Sección del documento:

La madrugada del viernes 10 de octubre de 2025, una explosión en un ducto de gas de Petróleos Mexicanos (Pemex) provocó un incendio de gran magnitud en la comunidad de Villa Ávila Camacho, conocida como La Ceiba, en el municipio de Xicotepec de Juárez, Puebla.
Las llamas y una enorme columna de humo fueron visibles a un kilómetro de distancia, generando alarma entre los habitantes de la zona. El fuerte olor a gas se percibió desde la madrugada, lo que alertó a los residentes y a las autoridades locales.
Personal de Seguridad Estratégica de Pemex y cuerpos de emergencia locales acudieron al lugar para controlar la situación. Se estableció un perímetro de seguridad para evitar riesgos mayores y se iniciaron labores para sofocar el incendio y evitar la propagación del fuego.
Minutos antes de la explosión, el río San Marcos se desbordó debido a las lluvias intensas, afectando varias comunidades de Villa Ávila Camacho. El agua arrastró escombros y objetos que podrían haber contribuido a la ruptura del ducto, lo que ocasionó el derrame de hidrocarburo en el afluente.
El derrame de combustible en el río San Marcos generó preocupación entre los habitantes de las comunidades afectadas. El agua contaminada llegó a diferentes zonas, afectando tierras de cultivo y provocando malestares en la población, como náuseas y dolor de cabeza debido al fuerte olor a hidrocarburo.

Lo que se pide:
Responde con datos de la nota sobre la explosión del ducto de Pemex:
(a) ¿En qué comunidad ocurrió la explosión y con qué otro nombre se la conoce?
(b) ¿A qué distancia fueron visibles las llamas y la columna de humo?
(c) ¿Qué río se desbordó minutos antes de la explosión?

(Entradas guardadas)
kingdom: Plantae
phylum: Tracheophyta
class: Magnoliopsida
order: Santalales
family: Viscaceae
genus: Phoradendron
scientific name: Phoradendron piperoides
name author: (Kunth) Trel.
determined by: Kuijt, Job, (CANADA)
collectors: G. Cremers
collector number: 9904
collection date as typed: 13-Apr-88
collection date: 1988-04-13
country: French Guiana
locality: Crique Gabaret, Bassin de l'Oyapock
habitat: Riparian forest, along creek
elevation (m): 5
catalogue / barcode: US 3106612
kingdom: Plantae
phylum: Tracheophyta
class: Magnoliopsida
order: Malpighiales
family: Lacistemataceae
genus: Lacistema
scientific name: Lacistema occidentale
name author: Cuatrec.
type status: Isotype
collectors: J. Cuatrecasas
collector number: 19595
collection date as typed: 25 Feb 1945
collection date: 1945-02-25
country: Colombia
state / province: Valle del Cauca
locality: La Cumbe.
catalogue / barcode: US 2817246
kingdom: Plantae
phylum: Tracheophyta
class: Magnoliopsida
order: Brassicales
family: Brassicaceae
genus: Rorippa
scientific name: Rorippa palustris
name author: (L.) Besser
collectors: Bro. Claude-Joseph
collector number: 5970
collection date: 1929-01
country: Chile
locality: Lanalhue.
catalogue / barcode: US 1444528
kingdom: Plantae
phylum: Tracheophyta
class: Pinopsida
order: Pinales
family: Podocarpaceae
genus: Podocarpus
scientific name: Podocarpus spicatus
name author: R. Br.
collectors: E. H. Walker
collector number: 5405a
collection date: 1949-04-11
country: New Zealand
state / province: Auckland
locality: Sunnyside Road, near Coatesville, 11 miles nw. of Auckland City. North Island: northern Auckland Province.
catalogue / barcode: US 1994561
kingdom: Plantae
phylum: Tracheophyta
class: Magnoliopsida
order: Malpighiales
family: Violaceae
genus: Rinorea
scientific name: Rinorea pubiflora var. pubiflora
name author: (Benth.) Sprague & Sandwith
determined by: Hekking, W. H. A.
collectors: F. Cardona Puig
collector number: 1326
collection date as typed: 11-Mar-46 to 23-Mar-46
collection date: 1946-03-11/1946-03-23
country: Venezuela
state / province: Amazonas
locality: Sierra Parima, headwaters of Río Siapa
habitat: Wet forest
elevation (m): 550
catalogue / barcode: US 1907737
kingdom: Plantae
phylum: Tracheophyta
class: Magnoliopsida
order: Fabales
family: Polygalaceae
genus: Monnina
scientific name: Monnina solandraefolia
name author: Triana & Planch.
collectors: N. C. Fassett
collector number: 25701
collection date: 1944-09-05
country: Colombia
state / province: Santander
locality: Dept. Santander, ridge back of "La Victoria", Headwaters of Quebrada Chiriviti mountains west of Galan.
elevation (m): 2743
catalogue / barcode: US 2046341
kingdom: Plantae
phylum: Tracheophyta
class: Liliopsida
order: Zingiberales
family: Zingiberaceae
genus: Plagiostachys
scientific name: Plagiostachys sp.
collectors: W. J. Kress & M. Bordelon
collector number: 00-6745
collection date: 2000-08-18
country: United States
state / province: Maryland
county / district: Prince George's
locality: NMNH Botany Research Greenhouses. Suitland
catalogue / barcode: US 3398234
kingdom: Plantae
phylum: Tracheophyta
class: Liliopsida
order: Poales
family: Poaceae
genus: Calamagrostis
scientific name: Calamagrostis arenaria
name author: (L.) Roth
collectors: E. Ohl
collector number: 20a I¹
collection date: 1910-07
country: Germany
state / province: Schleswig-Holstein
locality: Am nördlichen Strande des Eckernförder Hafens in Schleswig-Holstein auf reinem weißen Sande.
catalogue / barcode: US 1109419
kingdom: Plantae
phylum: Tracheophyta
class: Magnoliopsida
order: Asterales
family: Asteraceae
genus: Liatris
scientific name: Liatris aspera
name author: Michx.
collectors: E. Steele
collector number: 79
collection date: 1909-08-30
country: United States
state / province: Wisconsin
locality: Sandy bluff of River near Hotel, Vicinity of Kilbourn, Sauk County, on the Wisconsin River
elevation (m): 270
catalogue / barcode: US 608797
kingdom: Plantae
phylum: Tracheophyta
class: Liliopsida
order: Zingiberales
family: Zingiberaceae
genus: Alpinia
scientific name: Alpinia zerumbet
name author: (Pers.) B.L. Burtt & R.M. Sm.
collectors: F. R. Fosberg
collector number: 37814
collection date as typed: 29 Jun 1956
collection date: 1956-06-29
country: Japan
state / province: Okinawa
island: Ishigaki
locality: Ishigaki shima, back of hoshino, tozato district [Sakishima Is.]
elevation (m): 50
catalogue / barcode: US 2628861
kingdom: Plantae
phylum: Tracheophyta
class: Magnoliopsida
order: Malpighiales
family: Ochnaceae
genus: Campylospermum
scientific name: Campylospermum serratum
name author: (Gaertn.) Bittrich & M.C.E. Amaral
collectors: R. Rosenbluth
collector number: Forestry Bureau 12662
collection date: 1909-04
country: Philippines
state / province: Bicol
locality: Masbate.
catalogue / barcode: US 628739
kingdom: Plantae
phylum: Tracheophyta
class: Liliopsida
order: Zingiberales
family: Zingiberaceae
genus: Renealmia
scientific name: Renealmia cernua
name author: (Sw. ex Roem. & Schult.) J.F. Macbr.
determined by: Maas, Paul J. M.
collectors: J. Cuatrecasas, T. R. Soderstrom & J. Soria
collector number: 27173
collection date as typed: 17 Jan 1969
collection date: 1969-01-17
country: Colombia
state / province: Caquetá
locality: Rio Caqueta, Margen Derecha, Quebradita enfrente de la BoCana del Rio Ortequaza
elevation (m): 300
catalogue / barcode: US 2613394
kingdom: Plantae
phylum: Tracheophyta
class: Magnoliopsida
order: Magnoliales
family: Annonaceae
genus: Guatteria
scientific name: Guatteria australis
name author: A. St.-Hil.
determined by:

Solución desarrollada:
(a) En Villa Ávila Camacho, conocida como La Ceiba.
(b) A un kilómetro de distancia.
(c) El río San Marcos.